Allein in den letzten drei Jahren wurden jedoch 70 Prozent aller von Siedlern beschlagnahmten Flächen unter dem Deckmantel von Weideaktivitäten genommen.

Fast 36 Prozent dieser Flächen befinden sich in Privatbesitz von Palästinensern.

Der Bericht enthüllte, dass Siedler „Verträge“ von der „Siedlungsabteilung“ der World Zionist Organization erhielten, die „vom [israelischen] Staat mit der Verwaltung von Hunderttausenden Dunam Land betraut wurde – ohne Aufsicht und außerhalb der öffentlichen Wahrnehmung“.

Die Verträge sichern den Siedlern Hunderte, wenn nicht Tausende Hektar Land für angebliche „Weidezwecke“. Die World Zionist Organization übergibt dieses Land den Siedlern ohne Ausschreibungsverfahren und ohne finanzielle Gegenleistung.

Wie zu erwarten war, „haben die Siedler in fast allen Fällen illegale Außenposten auf oder in der Nähe des Landes errichtet“, heißt es in dem Bericht.

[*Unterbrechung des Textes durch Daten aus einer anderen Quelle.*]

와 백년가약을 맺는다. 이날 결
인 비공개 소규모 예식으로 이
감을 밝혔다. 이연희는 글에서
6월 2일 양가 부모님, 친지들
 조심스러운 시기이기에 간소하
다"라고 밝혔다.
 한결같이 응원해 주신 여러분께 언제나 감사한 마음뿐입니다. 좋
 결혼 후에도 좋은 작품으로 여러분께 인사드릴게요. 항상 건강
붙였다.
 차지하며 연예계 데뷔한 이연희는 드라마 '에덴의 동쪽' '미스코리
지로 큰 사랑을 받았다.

In fast der Hälfte der Verträge, die die israelischen Überwachungsgruppen durch eine Informationsfreiheitsanfrage beim Landwirtschaftsministerium erhalten haben, wird die Größe der den Siedlern zugewiesenen Flächen nicht einmal erwähnt.

Die meisten waren schlecht gezeichnet und enthielten keine genauen Angaben zu den Grenzen der Grundstücke, wobei einige auf privatem palästinensischem Land lagen.

„Dies verstößt gegen das Militärrecht im Westjordanland, das die Zuweisung von Privatland an irgendjemanden – weder an die Siedlungsabteilung noch an Siedler – verbietet“, heißt es in dem Bericht.

„Diese mangelhaften Kartierungspraktiken sind kein Zufall. Die Verwirrung und Unklarheit dienen den Interessen der Siedler, die so möglichst viel Land an sich reißen und palästinensische Bewohner systematisch vertreiben können.“

Die Siedler werden auch materiell von der israelischen Regierung unterstützt, die „über ein komplexes Finanzsystem jährlich Dutzende Millionen Schekel in diese illegalen Außenposten fließen lässt“, heißt es in dem Bericht.

Auf diese Weise agieren die Siedler als Fußsoldaten Israels, um Fakten vor Ort für die Annexion des Westjordanlandes zu schaffen.

Übersetzt mit Deepl.com

1 Kommentar zu Smotrich beschleunigt Landraub im Westjordanland

Kommentar hinterlassen

Entdecke mehr von Sicht vom Hochblauen

Jetzt abonnieren, um weiterzulesen und auf das gesamte Archiv zuzugreifen.